Saved data entries:

○ ○ ○ ○ ○ ○ ○

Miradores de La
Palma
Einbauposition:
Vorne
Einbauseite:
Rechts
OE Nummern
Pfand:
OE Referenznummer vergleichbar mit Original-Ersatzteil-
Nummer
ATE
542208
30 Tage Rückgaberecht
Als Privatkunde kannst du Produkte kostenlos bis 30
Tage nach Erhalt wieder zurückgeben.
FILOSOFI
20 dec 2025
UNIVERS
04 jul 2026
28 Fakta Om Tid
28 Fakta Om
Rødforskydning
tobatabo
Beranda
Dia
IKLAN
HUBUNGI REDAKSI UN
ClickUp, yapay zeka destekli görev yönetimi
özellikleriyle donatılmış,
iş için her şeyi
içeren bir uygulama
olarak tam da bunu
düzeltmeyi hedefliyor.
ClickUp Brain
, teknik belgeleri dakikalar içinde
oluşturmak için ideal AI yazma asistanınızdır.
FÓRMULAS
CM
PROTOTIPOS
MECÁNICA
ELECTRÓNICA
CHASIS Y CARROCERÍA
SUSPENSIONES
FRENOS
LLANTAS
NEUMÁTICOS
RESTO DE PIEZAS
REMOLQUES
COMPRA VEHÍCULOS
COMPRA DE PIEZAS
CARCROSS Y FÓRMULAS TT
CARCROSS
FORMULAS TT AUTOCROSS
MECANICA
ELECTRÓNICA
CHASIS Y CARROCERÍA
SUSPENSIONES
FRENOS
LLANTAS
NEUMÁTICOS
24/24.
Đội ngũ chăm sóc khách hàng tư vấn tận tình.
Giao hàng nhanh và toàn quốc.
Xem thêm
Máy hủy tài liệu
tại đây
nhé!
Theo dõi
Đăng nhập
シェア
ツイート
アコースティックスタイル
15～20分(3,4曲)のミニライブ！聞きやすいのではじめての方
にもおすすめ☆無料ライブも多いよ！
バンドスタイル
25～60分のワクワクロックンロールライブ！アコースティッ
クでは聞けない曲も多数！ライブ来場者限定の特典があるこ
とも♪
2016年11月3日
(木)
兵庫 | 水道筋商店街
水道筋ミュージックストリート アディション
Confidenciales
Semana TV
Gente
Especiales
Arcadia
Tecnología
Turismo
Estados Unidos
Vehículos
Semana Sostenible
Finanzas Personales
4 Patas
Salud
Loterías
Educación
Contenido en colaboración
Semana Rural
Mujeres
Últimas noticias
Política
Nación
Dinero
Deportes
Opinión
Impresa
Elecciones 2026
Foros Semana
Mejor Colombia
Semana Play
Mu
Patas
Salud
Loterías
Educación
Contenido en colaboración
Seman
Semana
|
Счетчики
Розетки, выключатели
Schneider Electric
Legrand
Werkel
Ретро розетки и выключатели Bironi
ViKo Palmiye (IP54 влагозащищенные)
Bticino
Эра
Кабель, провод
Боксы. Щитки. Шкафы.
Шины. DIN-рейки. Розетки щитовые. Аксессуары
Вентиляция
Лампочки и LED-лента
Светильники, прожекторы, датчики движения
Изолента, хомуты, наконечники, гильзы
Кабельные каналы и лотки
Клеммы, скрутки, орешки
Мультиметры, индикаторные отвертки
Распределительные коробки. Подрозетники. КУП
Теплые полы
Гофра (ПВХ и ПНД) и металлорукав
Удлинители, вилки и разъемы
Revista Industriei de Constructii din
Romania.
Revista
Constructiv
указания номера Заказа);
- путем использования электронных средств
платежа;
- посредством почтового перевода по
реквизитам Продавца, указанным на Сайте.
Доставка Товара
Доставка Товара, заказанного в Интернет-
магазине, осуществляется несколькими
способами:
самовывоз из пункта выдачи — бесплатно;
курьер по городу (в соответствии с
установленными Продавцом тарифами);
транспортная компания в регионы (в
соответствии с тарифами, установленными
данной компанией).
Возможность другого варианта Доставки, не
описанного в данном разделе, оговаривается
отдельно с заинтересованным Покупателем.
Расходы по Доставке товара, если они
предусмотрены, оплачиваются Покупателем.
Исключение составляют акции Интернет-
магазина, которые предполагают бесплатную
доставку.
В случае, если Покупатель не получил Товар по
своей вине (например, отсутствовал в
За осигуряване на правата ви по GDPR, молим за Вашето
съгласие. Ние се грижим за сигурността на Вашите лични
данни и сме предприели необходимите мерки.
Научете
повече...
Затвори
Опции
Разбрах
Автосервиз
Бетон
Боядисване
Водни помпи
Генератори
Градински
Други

○ ○ ○ ○ ○ ○ ○

Return the data from its first line down through the line containing "Шины. DIN-рейки. Розетки щитовые. Аксессуары", including both, and copy each line unchanged.

Miradores de La
Palma
Einbauposition:
Vorne
Einbauseite:
Rechts
OE Nummern
Pfand:
OE Referenznummer vergleichbar mit Original-Ersatzteil-
Nummer
ATE
542208
30 Tage Rückgaberecht
Als Privatkunde kannst du Produkte kostenlos bis 30
Tage nach Erhalt wieder zurückgeben.
FILOSOFI
20 dec 2025
UNIVERS
04 jul 2026
28 Fakta Om Tid
28 Fakta Om
Rødforskydning
tobatabo
Beranda
Dia
IKLAN
HUBUNGI REDAKSI UN
ClickUp, yapay zeka destekli görev yönetimi
özellikleriyle donatılmış,
iş için her şeyi
içeren bir uygulama
olarak tam da bunu
düzeltmeyi hedefliyor.
ClickUp Brain
, teknik belgeleri dakikalar içinde
oluşturmak için ideal AI yazma asistanınızdır.
FÓRMULAS
CM
PROTOTIPOS
MECÁNICA
ELECTRÓNICA
CHASIS Y CARROCERÍA
SUSPENSIONES
FRENOS
LLANTAS
NEUMÁTICOS
RESTO DE PIEZAS
REMOLQUES
COMPRA VEHÍCULOS
COMPRA DE PIEZAS
CARCROSS Y FÓRMULAS TT
CARCROSS
FORMULAS TT AUTOCROSS
MECANICA
ELECTRÓNICA
CHASIS Y CARROCERÍA
SUSPENSIONES
FRENOS
LLANTAS
NEUMÁTICOS
24/24.
Đội ngũ chăm sóc khách hàng tư vấn tận tình.
Giao hàng nhanh và toàn quốc.
Xem thêm
Máy hủy tài liệu
tại đây
nhé!
Theo dõi
Đăng nhập
シェア
ツイート
アコースティックスタイル
15～20分(3,4曲)のミニライブ！聞きやすいのではじめての方
にもおすすめ☆無料ライブも多いよ！
バンドスタイル
25～60分のワクワクロックンロールライブ！アコースティッ
クでは聞けない曲も多数！ライブ来場者限定の特典があるこ
とも♪
2016年11月3日
(木)
兵庫 | 水道筋商店街
水道筋ミュージックストリート アディション
Confidenciales
Semana TV
Gente
Especiales
Arcadia
Tecnología
Turismo
Estados Unidos
Vehículos
Semana Sostenible
Finanzas Personales
4 Patas
Salud
Loterías
Educación
Contenido en colaboración
Semana Rural
Mujeres
Últimas noticias
Política
Nación
Dinero
Deportes
Opinión
Impresa
Elecciones 2026
Foros Semana
Mejor Colombia
Semana Play
Mu
Patas
Salud
Loterías
Educación
Contenido en colaboración
Seman
Semana
|
Счетчики
Розетки, выключатели
Schneider Electric
Legrand
Werkel
Ретро розетки и выключатели Bironi
ViKo Palmiye (IP54 влагозащищенные)
Bticino
Эра
Кабель, провод
Боксы. Щитки. Шкафы.
Шины. DIN-рейки. Розетки щитовые. Аксессуары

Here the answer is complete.